The ribeye has to be one of my favorite steaks on this whole list.
This chunky cut of steak is taken from the center or ‘eye’ of the rib steak in the rib area of the cow. They are cut thickly with a large fat cap and plenty of marbling through the flesh.
Rib eye can come boneless or bone-in, according to your preference.
Due to its richness and size, ribeyes are one of the more expensive steaks you can choose, but they are worth it for a treat once in a while.
Filet mignon is a famous cut of steak that got its name from being very tender and expensive.
This steak is taken from the tenderloin and has no fat cap. It also has very little marbling. These two factors mean that this cut can be very easy to overcook. All it needs is a very quick sear over high heat to caramelize the outside.
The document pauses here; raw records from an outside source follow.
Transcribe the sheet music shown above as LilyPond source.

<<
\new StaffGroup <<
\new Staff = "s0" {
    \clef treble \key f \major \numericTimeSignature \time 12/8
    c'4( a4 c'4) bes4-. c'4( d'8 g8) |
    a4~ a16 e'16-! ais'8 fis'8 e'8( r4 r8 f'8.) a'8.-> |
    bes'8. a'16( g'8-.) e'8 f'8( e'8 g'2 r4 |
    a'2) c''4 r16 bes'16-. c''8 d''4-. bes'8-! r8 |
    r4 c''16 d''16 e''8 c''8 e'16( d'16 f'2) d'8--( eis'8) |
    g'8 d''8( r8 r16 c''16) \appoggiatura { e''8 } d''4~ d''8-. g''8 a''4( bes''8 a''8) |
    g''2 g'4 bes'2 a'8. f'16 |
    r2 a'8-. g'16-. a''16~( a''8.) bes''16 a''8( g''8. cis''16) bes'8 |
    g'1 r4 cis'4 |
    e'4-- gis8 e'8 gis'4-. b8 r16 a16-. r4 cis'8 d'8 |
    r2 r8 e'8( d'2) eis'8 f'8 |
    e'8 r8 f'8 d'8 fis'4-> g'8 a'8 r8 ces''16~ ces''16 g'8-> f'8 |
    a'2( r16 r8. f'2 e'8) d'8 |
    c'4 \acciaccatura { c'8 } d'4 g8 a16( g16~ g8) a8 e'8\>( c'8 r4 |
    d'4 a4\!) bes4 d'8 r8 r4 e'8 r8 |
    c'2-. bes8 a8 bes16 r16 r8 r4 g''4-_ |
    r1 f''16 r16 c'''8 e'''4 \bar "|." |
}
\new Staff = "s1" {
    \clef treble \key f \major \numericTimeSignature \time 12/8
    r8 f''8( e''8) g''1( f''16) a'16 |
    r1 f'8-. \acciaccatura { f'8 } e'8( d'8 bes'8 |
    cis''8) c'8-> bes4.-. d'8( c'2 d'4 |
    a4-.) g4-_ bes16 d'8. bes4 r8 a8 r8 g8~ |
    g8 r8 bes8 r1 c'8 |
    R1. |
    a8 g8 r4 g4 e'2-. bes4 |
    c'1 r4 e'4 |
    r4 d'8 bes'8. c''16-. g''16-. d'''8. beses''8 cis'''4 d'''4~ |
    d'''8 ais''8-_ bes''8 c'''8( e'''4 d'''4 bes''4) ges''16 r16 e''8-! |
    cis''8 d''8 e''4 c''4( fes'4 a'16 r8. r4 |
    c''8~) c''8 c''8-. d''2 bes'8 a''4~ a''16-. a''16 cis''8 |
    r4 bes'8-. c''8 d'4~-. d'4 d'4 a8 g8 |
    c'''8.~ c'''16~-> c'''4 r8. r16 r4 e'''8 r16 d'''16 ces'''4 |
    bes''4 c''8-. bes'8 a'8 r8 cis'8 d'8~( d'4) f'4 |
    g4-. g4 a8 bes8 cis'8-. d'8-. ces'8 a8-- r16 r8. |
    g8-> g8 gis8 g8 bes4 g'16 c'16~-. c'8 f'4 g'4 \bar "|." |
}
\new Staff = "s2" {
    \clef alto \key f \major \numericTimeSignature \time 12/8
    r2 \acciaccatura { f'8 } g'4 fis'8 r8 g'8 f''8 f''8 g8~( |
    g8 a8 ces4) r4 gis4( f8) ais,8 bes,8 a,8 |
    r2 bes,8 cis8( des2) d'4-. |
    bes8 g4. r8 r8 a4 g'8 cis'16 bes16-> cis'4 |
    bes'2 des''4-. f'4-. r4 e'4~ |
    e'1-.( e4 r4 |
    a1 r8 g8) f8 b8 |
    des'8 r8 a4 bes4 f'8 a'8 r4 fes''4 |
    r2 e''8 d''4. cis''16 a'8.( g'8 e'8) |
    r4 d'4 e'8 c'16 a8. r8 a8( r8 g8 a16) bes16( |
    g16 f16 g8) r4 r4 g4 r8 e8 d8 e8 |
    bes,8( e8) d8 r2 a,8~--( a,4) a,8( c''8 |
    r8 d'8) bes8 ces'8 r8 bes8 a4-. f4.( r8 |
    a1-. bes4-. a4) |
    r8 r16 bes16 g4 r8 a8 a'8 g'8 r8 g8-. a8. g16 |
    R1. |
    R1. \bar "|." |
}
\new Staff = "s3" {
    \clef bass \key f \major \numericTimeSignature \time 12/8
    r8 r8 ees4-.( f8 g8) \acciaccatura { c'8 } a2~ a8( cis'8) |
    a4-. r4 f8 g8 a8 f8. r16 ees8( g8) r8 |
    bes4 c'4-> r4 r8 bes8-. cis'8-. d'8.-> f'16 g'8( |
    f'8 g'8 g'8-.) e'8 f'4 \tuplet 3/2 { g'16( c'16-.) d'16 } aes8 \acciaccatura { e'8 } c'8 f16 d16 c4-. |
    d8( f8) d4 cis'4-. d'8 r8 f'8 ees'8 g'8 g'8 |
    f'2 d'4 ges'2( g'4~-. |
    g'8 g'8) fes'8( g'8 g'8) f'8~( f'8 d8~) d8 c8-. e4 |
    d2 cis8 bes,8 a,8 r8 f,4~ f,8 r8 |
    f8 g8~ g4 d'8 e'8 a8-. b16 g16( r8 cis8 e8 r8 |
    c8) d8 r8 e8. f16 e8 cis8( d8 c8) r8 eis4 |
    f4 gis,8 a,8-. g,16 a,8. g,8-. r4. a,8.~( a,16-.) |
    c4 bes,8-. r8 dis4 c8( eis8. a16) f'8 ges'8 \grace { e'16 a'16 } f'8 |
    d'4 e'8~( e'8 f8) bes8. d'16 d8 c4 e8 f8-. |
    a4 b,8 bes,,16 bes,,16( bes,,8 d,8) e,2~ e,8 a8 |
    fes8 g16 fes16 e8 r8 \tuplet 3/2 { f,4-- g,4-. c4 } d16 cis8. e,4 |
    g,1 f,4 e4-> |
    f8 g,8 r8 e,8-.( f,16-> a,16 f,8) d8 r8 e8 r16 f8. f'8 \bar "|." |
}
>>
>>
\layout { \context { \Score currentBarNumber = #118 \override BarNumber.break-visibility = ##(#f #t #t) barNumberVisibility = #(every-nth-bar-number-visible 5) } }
This is another underrated steak that doesn’t get enough credit for how delicious it is.
The Denver steak is taken from underneath the shoulder blade, which makes it very tender. It has no fat cap, but it has very even, generous marbling that makes it incredibly rich and juicy.
New York Strip
This steak may be small, but it packs a real punch!
New York strip steak is found in the upper part of the short loin. It has become incredibly popular due to its rich marbling, thin, fat cap, and tender texture.
As with many of these steaks, all the New York strip needs is a very quick sear and a thin slice to be at its best.
As the name suggests, a flat iron steak is a small cut, also known as a feather blade steak, because of how thin it is.
This steak is taken from in the chuck and is often overlooked. Even though it is thin, it has good marbling and will be incredibly tender after just a quick sear.
So, in summation, steak can be found in different locations within the body of the cow. Each area will have meat of a different tenderness and size and will require different types of cooking techniques.